> _Work instructions_
The full listing, copied exactly, is the required output.

———

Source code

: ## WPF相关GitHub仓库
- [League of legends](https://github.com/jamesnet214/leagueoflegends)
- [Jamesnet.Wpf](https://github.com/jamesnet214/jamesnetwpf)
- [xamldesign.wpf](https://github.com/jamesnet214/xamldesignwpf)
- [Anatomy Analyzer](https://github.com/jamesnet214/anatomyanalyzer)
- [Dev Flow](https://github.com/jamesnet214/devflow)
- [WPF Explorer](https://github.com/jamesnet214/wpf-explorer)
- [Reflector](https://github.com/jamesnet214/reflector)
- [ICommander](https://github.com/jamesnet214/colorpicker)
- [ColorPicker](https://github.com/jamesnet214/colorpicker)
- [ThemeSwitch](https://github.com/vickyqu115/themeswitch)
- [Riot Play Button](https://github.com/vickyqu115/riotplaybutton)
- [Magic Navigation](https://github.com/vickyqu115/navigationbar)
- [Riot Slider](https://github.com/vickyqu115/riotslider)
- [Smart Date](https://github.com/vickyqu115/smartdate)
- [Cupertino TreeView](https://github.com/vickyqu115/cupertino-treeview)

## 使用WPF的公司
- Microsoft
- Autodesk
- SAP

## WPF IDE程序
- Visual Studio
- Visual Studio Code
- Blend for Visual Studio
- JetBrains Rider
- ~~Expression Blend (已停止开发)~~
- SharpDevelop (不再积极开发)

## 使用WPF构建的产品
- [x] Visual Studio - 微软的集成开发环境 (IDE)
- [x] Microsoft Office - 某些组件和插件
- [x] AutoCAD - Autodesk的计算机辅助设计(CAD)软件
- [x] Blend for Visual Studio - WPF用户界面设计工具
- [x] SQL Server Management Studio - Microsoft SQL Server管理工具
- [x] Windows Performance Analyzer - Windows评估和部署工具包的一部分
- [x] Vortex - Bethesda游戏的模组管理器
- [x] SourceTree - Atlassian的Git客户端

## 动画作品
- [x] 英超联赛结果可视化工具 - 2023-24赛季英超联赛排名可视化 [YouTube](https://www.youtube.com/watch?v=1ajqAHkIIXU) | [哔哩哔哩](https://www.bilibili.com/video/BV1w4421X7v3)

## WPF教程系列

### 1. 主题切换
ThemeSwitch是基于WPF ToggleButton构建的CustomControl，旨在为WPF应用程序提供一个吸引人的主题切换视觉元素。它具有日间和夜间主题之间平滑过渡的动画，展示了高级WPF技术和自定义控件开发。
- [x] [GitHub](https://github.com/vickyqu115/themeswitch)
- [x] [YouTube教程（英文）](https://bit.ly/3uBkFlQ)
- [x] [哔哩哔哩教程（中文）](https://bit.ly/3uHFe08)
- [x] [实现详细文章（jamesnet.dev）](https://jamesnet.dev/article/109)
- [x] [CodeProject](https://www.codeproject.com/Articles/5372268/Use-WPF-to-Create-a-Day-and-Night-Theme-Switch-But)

———

> _Output_
Source code

: ## WPF相关GitHub仓库
- [League of legends](https://github.com/jamesnet214/leagueoflegends)
- [Jamesnet.Wpf](https://github.com/jamesnet214/jamesnetwpf)
- [xamldesign.wpf](https://github.com/jamesnet214/xamldesignwpf)
- [Anatomy Analyzer](https://github.com/jamesnet214/anatomyanalyzer)
- [Dev Flow](https://github.com/jamesnet214/devflow)
- [WPF Explorer](https://github.com/jamesnet214/wpf-explorer)
- [Reflector](https://github.com/jamesnet214/reflector)
- [ICommander](https://github.com/jamesnet214/colorpicker)
- [ColorPicker](https://github.com/jamesnet214/colorpicker)
- [ThemeSwitch](https://github.com/vickyqu115/themeswitch)
- [Riot Play Button](https://github.com/vickyqu115/riotplaybutton)
- [Magic Navigation](https://github.com/vickyqu115/navigationbar)
- [Riot Slider](https://github.com/vickyqu115/riotslider)
- [Smart Date](https://github.com/vickyqu115/smartdate)
- [Cupertino TreeView](https://github.com/vickyqu115/cupertino-treeview)

## 使用WPF的公司
- Microsoft
- Autodesk
- SAP

## WPF IDE程序
- Visual Studio
- Visual Studio Code
- Blend for Visual Studio
- JetBrains Rider
- ~~Expression Blend (已停止开发)~~
- SharpDevelop (不再积极开发)

## 使用WPF构建的产品
- [x] Visual Studio - 微软的集成开发环境 (IDE)
- [x] Microsoft Office - 某些组件和插件
- [x] AutoCAD - Autodesk的计算机辅助设计(CAD)软件
- [x] Blend for Visual Studio - WPF用户界面设计工具
- [x] SQL Server Management Studio - Microsoft SQL Server管理工具
- [x] Windows Performance Analyzer - Windows评估和部署工具包的一部分
- [x] Vortex - Bethesda游戏的模组管理器
- [x] SourceTree - Atlassian的Git客户端

## 动画作品
- [x] 英超联赛结果可视化工具 - 2023-24赛季英超联赛排名可视化 [YouTube](https://www.youtube.com/watch?v=1ajqAHkIIXU) | [哔哩哔哩](https://www.bilibili.com/video/BV1w4421X7v3)

## WPF教程系列

### 1. 主题切换
ThemeSwitch是基于WPF ToggleButton构建的CustomControl，旨在为WPF应用程序提供一个吸引人的主题切换视觉元素。它具有日间和夜间主题之间平滑过渡的动画，展示了高级WPF技术和自定义控件开发。
- [x] [GitHub](https://github.com/vickyqu115/themeswitch)
- [x] [YouTube教程（英文）](https://bit.ly/3uBkFlQ)
- [x] [哔哩哔哩教程（中文）](https://bit.ly/3uHFe08)
- [x] [实现详细文章（jamesnet.dev）](https://jamesnet.dev/article/109)
- [x] [CodeProject](https://www.codeproject.com/Articles/5372268/Use-WPF-to-Create-a-Day-and-Night-Theme-Switch-But)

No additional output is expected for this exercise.